▶ _Extrait de page_
+ + + + +
De nos jours, à une époque caractérisée par le pluralisme social et l’individualisation, les cimetières et les pompes funèbres sont à la recherche de solutions qui, grâce à un certain pragmatisme et une flexibilité, tiennent compte de différentes variantes dans le cadre de la Constitution, et ce, non seulement en ce qui concerne les différentes religions mais aussi en ce qui concerne les différents souhaits personnels et sociaux.
(Pour plus de détails à ce sujet, voir: Barbara Richner „Im Tode sind alle gleich“, «A la mort, nous sommes tous égaux») L’enterrement des défunts non chrétiens en Suisse. Maison d’édition Chronos, 2006).
7. L’argument lié au temps:
Le moment adéquat pour créer les carrés musulmans nécessaires
Certains considèrent que, suite à l’adoption de l’initiative contre la construction de minarets, le moment n’est pas opportun pour planifier la création de carrés musulmans car cela suscite des émotions dans la population majoritaire.
Bien au contraire. Le souhait de créer des carrés musulmans est justifié et compréhensible. La majorité des musulmans vivant, travaillant et payant leurs impôts en Suisse ne retourneront jamais dans leur pays d’origine. Aujourd’hui, la partie musulmane de la population (à Schlieren environ 10%, à Dietikon environ 12%) est en moyenne encore plus jeune que la moyenne de la population majoritaire. Mais le nombre de musulmans âgés, et ainsi celui des décès et des obsèques, augmente chaque année. C’est pourquoi, il est de plus en plus urgent de créer des carrés musulmans.
+ + + + +
▶ _Lignes affichées_
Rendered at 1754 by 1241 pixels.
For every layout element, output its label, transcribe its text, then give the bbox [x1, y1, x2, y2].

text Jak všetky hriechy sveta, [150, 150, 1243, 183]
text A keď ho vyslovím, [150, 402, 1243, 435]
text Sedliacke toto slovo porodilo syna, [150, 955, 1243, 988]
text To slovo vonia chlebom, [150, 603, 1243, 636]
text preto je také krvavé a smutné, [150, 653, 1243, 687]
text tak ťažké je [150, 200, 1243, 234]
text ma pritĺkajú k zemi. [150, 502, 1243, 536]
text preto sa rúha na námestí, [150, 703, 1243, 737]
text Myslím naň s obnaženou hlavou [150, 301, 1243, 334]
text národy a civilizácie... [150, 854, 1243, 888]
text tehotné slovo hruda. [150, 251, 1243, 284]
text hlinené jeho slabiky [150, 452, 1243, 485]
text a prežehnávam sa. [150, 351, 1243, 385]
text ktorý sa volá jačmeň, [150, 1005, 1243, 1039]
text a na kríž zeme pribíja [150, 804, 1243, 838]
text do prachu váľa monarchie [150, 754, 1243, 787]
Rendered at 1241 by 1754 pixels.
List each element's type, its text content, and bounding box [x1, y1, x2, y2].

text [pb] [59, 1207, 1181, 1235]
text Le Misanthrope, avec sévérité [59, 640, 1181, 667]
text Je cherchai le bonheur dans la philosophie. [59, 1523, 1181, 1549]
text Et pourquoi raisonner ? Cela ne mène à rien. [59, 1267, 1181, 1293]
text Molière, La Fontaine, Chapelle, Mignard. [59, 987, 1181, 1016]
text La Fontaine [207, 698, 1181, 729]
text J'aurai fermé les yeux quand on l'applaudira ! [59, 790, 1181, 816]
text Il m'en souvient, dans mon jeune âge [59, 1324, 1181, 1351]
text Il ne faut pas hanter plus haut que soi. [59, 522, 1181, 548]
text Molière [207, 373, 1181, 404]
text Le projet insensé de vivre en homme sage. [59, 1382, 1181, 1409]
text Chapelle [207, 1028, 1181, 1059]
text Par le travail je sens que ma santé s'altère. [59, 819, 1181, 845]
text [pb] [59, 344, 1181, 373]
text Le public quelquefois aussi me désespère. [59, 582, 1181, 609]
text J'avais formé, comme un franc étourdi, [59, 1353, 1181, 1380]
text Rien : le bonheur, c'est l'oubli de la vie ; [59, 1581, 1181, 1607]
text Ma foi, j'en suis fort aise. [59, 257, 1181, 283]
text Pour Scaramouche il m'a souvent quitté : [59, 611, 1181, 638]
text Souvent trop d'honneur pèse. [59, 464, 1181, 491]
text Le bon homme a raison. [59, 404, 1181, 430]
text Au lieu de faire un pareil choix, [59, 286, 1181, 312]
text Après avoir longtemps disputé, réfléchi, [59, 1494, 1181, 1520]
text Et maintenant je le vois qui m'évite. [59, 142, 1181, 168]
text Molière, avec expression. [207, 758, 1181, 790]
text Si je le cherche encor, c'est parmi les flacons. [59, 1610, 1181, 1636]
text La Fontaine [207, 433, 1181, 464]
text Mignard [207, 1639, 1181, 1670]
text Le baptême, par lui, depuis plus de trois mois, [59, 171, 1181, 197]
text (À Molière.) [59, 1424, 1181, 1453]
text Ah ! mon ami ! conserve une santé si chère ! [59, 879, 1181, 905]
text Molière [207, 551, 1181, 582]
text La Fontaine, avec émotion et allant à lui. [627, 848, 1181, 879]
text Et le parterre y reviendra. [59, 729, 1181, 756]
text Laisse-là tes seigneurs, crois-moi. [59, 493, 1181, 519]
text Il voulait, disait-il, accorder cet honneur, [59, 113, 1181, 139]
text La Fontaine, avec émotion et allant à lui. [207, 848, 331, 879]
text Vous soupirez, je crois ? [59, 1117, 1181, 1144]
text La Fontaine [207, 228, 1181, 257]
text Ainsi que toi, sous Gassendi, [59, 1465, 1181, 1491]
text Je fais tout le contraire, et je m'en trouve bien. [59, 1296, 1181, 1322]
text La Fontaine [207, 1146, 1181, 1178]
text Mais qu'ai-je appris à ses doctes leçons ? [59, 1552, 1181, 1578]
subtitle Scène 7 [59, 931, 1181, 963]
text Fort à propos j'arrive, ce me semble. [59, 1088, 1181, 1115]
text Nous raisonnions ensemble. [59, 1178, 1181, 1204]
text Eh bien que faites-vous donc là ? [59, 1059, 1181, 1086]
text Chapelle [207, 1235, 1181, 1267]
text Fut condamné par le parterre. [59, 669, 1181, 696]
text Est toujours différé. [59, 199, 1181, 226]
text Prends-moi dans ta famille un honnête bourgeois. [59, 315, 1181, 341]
+ + + + +
▶ _Objectif_
Continuez l'extrait sur les carrés musulmans à partir de sa dernière phrase. Les lignes forment un matériau à part, sans lien avec l'extrait.

▶ _Résultat_
Il est illusoire de croire que les musulmans vont continuer de rapatrier un nombre important de défunts dans leurs pays d’origine pour qu’ils puissent y être enterrés. Les musulmans de la 2ème génération, les Suisses convertis, les enfants décédés à un très jeune âge et également de nombreux musulmans de la première génération veulent être enterrés en Suisse et cela doit être possible.
Les carrés musulmans sont donc vraiment nécessaires et de plus en plus importants. Le souhait est justifié. S’il n’est pas réalisé, nous assisterons à une augmentation de la pression. Pour la politique, il est pertinent de résoudre les problèmes quand ils se déclarent avant qu’il ne naisse un conflit.
C’est pourquoi, le moment est parfait pour planifier et créer les carrés musulmans nécessaires dans les villes et les communes de grande taille ayant une population importante de musulmans.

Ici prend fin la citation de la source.